Radical improvement in the short term, prevention of backsliding, and the maintenance of impetus towards further improvement in the long term necessitate the establishment of a hospital inspectorate. This would inspect hospitals regularly, give advice, and ensure compliance with such advice, and raise standards to an acceptable level. such a body should also act as a fail-safe mechanism to investigate complaints.
My submission that there is a need for an outside hospital inspectorate was regarded by the Committee of Inquiry as outside their terms of reference, yet they considered the need to extend the work of the HAS as within their terms of reference.
A permanent inspectorate, combining the expertise of the HAS with the best features of inquiries such as that at St Augustine's, could intervene effectively at an earlier stage than is possible with a committee of inquiry for the investigation of complaints, and could in many cases carry out its work without having to bring to bear the panoply of a formal inquiry.
We require preventative measures to attack the problems at their root cause.
The St Augustine's report reveals that psychiatric patients are particularly vulnerable to the abuse of power, whether that abuse is committed by nurses at ward level, or by doctors, the various levels of nursing or lay administration, or the Government.
Patients need protection from such abuse. No effective machinery exists at present for the vindication of the existing rights of psychiatric patients.

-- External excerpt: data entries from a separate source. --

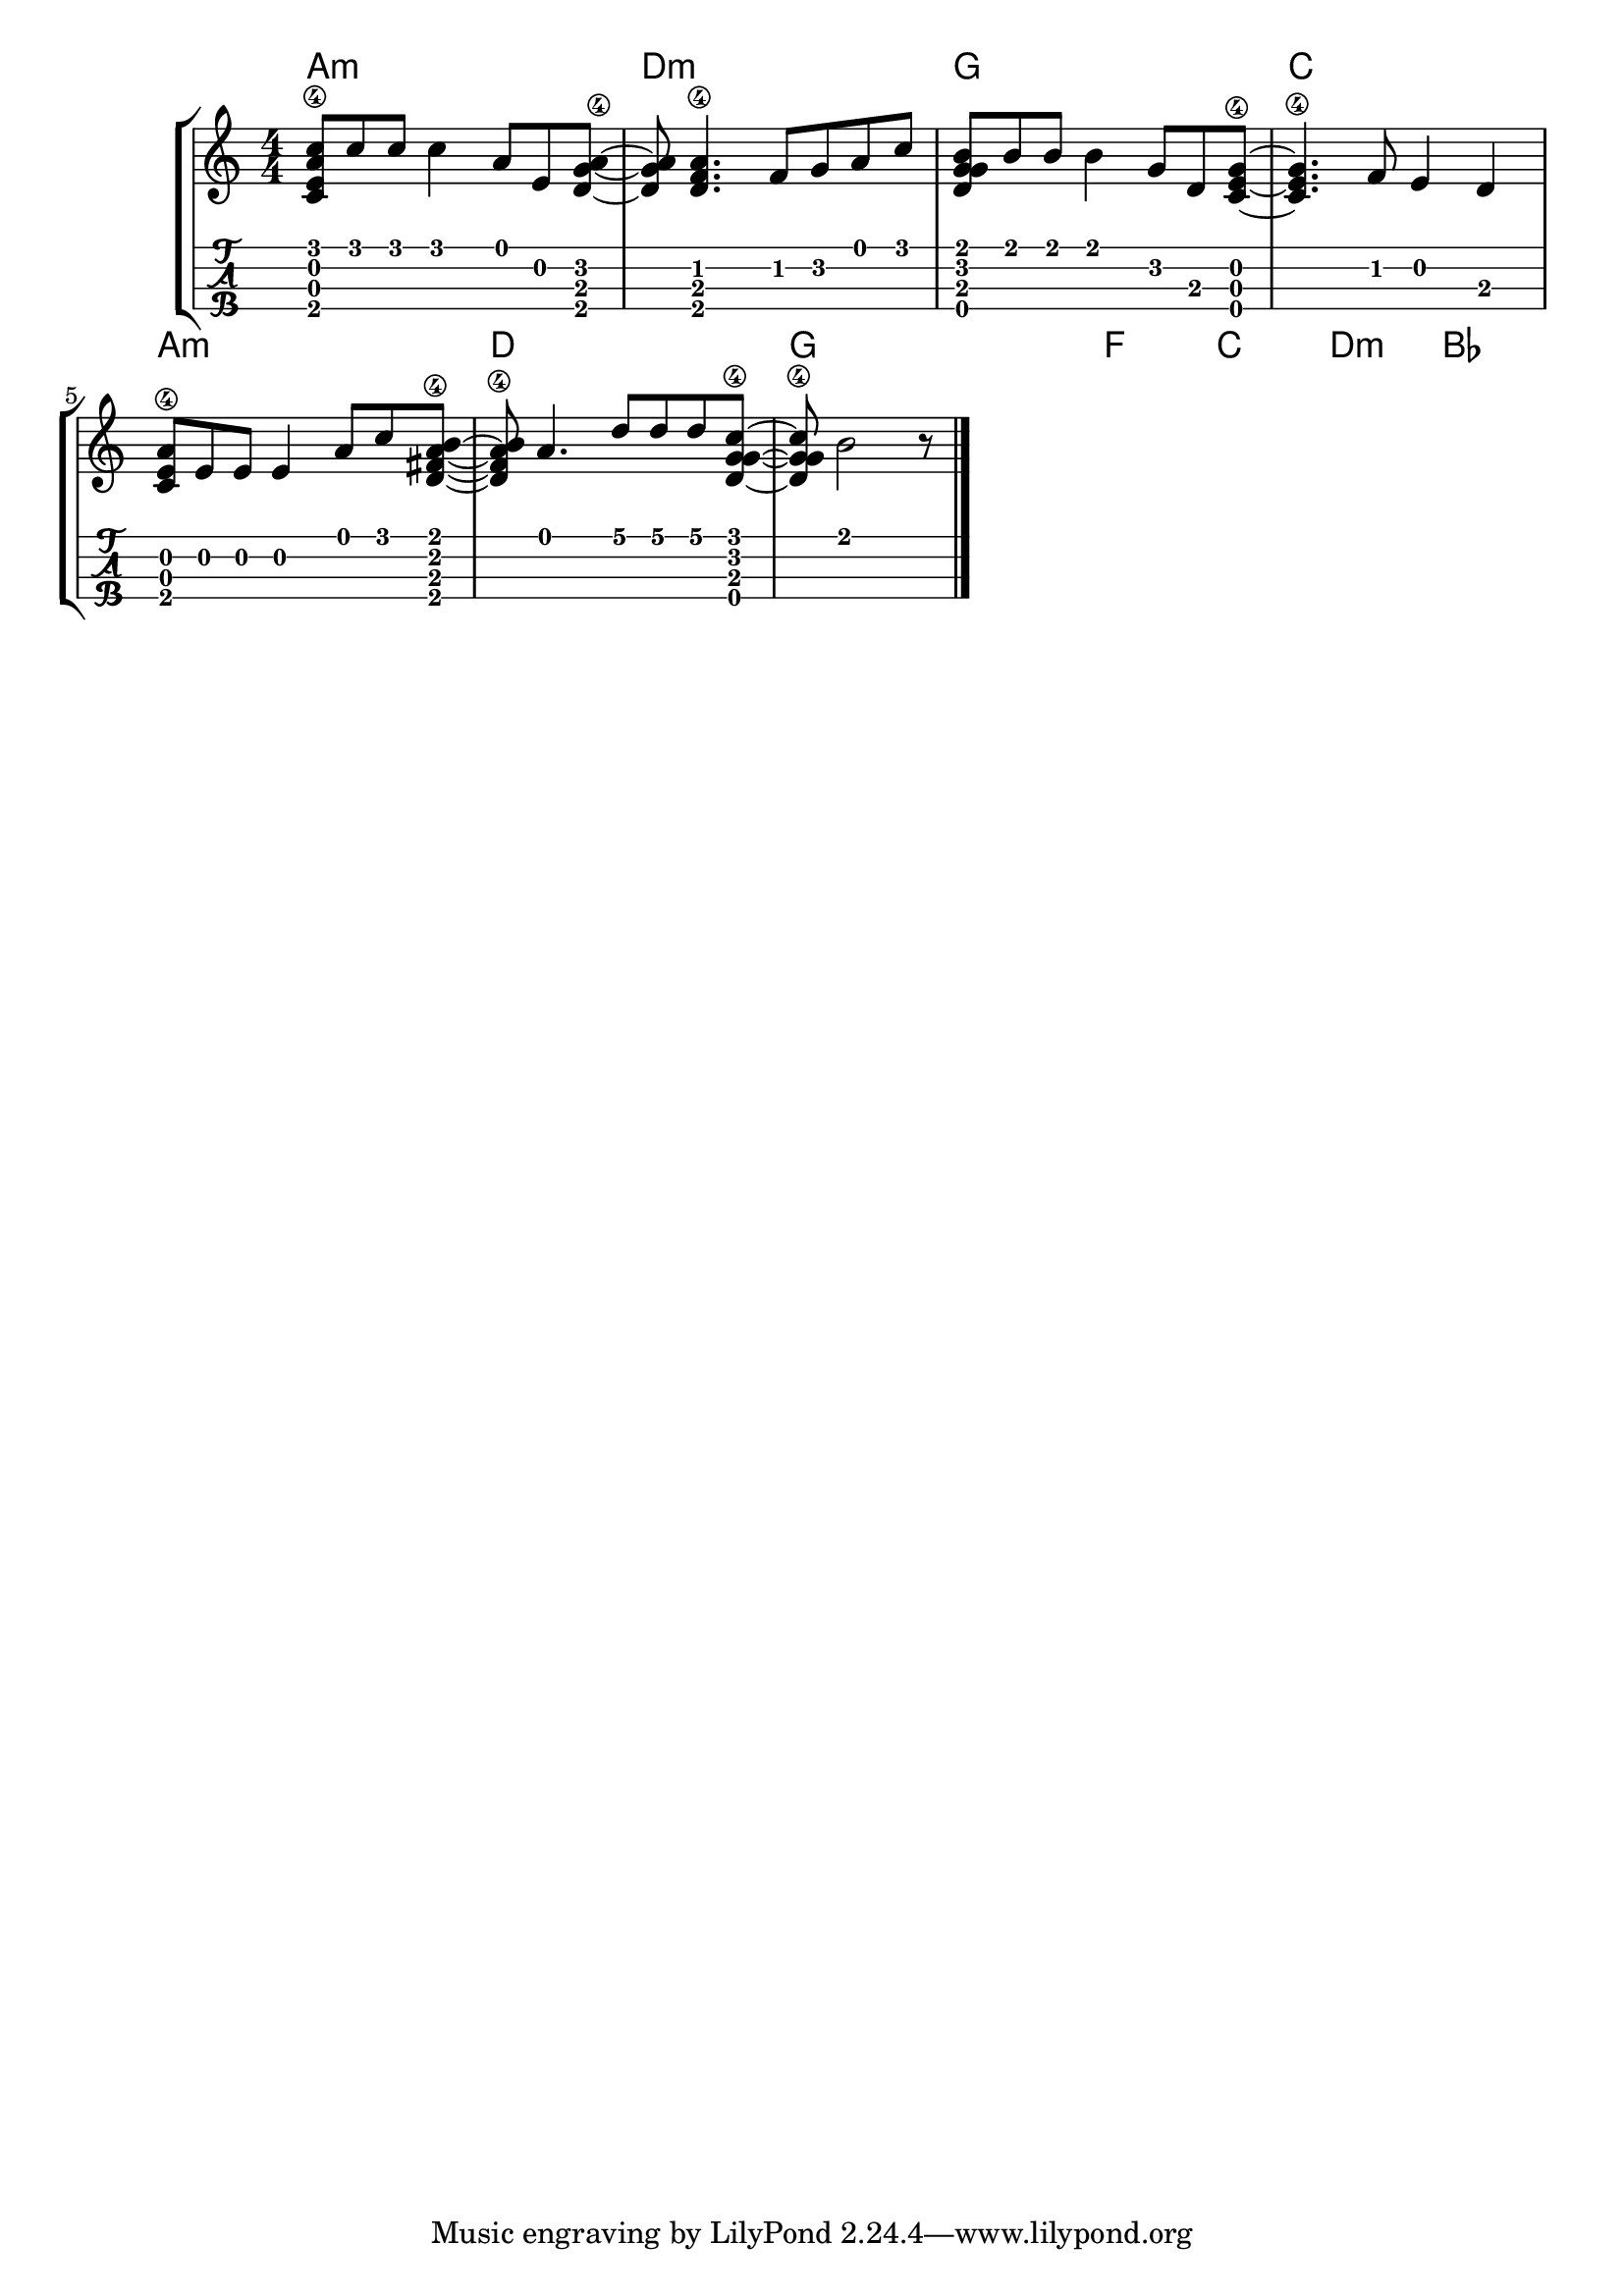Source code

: \version "2.18.2"

\layout{
	\context {
		\TabStaff
		stringTunings = #ukulele-tuning
	}
}

%--- Introducción de las notas ---%
uno = \relative c' {
\key c \major
\numericTimeSignature
\time 4/4
	<c e a\4 c>8 c' c c4 a8 e <d g a\4>~ |     % Am
	<d g a> <d f a\4>4. f8 g a c |             % Dm
	<d, g g b> b' b b4 g8 d <c e g\4>~ |       % G
	<c e g\4>4. f8 e4 d4 |                     % C
	<c e a\4>8 e e e4 a8 c <d, fis a\4 b>~ |   % Am
	<d fis a\4 b> a'4. d8 d d <d, g\4 g c>~ |  % D
	<d g\4 g c> b'2 r8                         % G

	\bar "|." 
}

acordes = \chordmode {
	a1:m d:m g c a:m d g f c d:m bes
 }

%--- Partitura ---%
\score {
	\new StaffGroup	
	<<
	    \new ChordNames \acordes
		\new Staff \uno
		\new TabStaff \uno
	>>
}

The report shows that psychiatric patients' rights require to be clarified and where necessary, enlarged: that further definition of minimum standards for the care and treatment of patients is required and that formulation of desirable standards requires to be regularly undertaken. A hospital inspectorate would fulfil those needs.
The St Augustine's report reveals the gulf between what ought to be happening and what is happening in psychiatric hospitals. It reveals that long-stay patients are not receiving the quality of life they are entitled to.
The government should now take effective action on the public's behalf and issue guidelines backed by deadlines to protect patients and establish adequate machinery to ensure compliance,
Until it does, long-stay patients will continue to be neglected and ill-treated and the public mislead.